In relation to the Disney Archives, Clements and Musker said they looked at Bambi and Lady and the Tramp for inspiration. "Those were the principle ones that we looked at." Clements adds: "On another level we looked at some of the work that had been done for New Orleans Square in Disneyland." Coincidence that we just visited that location earlier in the day? I think not. "I think that we went for a classic Disney look. We felt that was correct for this story." I love hearing about their inspirations for this, since the Disney history is so rich in different styles. Here's more of what they had to say about inspirations:
"I mean, very, very early on we kind of zeroed in on Bambi and Lady and the Tramp, elements of both those films that we liked, particularly Lady and the Tramp for New Orleans because a lot of the movie takes place in the city of New Orleans and Bambi for the bayou. Those are not the same. Bambi and Lady and the Tramp are definitely not in the same style but they both have, in terms of character design, very dimensional, very appealing style of character design. It's not stylized but it's about as sophisticated – I think that John said this, too, that if you follow the classic Disney a certain kind of animation sort of reached it's peak with Lady and the Tramp. In a way that's the most sophisticated version of classic Disney animation."
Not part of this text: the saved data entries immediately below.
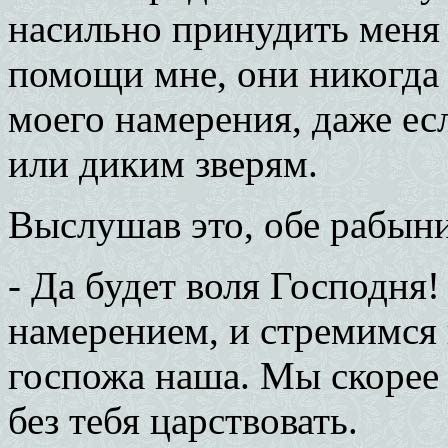
насильно принудить меня 
помощи мне, они никогда 
моего намерения, даже ес
или диким зверям.
Выслушав это, обе рабыни
- Да будет воля Господня
намерением, и стремимся к
госпожа наша. Мы скорее 
без тебя царствовать.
Another great part of this movie is that they finally got to bring back all the great hand animators who have been out of jobs for years. "One of the really great things in terms of this movie was the sort of opportunity to put a dream cast together which couldn't have been done ten years ago because when hand drawn animation was at it's peak everyone was getting spread pretty far around… I think that everyone who worked in this kind of art form really wanted to return to it. They missed it." Musker adds: "For some of them they weren't sure if [hand-drawn animation] would ever return and I think when this opportunity availed itself they were like, 'This is what I've been hoping for and didn't know if it would ever happen.'"
There are days where I feel so incredibly privileged to be doing what I do, and this was one of those days. I think my love for movies, and everything Disney, comes from watching all the classic Disney animated movies in the 90s as I was growing up. I still usually get chills whenever I hear the Disney theme song play at the beginning of every Disney movie. Spending a day in the world that Walt created is something I won't ever forget. And it has, unquestionably, reminded me why we should be excited for Disney's triumphant return to the classic animation style that Walt introduced the world to in 1928 with Steamboat Willie.
Thank you to everyone at Walt Disney for giving me an incredible glimpse at the magic behind it all.